The Google supplied chip diagram indicates some more details about the chip design. It lists 10 "encoder cores" on each chip, with Google's white paper adding that "all other elements are off-the-shelf IP blocks." Google further notes in the white paper that each encoder core can encode 2160p in realtime, up to 60 FPS (frames per second) using three reference frames.

 

It is being reported that Google already has thousands of these chips already in operation, and thanks to these chips, people can watch 4k content on Youtube within hours instead of the days it previously took with their previous Intel Skylake and T4 Tensor core GPUs based systems. With these chips, Google apparently can save tons of money, even factoring in development and manufacturing costs to develop these chips.

 

Reading over what Google is saying about their chip, I can definitely see why Google elected to develop their own video transcoding chip specifically for their workload; this appears to be a far more efficient and cost effective way to handle the workload compared to other off-the-shelf options.

Link to post
Share on other sites

I can hear Linus's heavy breathing already.
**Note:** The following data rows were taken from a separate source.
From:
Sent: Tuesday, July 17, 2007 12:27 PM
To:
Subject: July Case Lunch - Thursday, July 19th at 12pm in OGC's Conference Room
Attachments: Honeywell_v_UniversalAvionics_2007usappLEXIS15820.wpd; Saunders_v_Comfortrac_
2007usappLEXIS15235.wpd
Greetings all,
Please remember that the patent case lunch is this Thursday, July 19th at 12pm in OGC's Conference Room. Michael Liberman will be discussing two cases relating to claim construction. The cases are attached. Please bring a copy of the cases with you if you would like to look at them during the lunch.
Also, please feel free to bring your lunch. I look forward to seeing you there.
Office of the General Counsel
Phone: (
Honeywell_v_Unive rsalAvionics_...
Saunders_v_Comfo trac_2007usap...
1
PC - NZXT H510 Elite, Ryzen 5600, 16GB DDR3200 2x8GB, EVGA 3070 FTW3 Ultra, Asus VG278HQ 165hz,

 

Mac - 1.4ghz i5, 4GB DDR3 1600mhz, Intel HD 5000.  x2

 

Endlessly wishing for a BBQ in space.

Link to post
Share on other sites

Makes sense. ASICS will almost always blow general purpose silicon out of the water when it comes very specialized tasks. I am surprised they didn't do it sooner considering that google has the resources and personal in house to do so.

CPU: Intel i7 - 5820k @ 4.5GHz, Cooler: Corsair H80i, Motherboard: MSI X99S Gaming 7, RAM: Corsair Vengeance LPX 32GB DDR4 2666MHz CL16,

GPU: ASUS GTX 980 Strix, Case: Corsair 900D, PSU: Corsair AX860i 860W, Keyboard: Logitech G19, Mouse: Corsair M95, Storage: Intel 730 Series 480GB SSD, WD 1.5TB Black

Display: BenQ XL2730Z 2560x1440 144Hz

Link to post
Share on other sites

What I'm interested in knowing is whether or not Google will sell these cards to other companies or cloud services. I could definitely see a use case for these for Instagram, Snapchat, Netflix, and others.

Arch is better than Ubuntu. Fight me peko.

Link to post
Share on other sites
11 minutes ago, JLO64 said:

What I'm interested in knowing is whether or not Google will sell these cards to other companies or cloud services. I could definitely see a use case for these for Instagram, Snapchat, Netflix, Floatplane, and others.

Fixed...

My eyes see the past…

My camera lens sees the present…

Link to post
Share on other sites
14 hours ago, JLO64 said:

What I'm interested in knowing is whether or not Google will sell these cards to other companies or cloud services. I could definitely see a use case for these for Instagram, Snapchat, Netflix, and others.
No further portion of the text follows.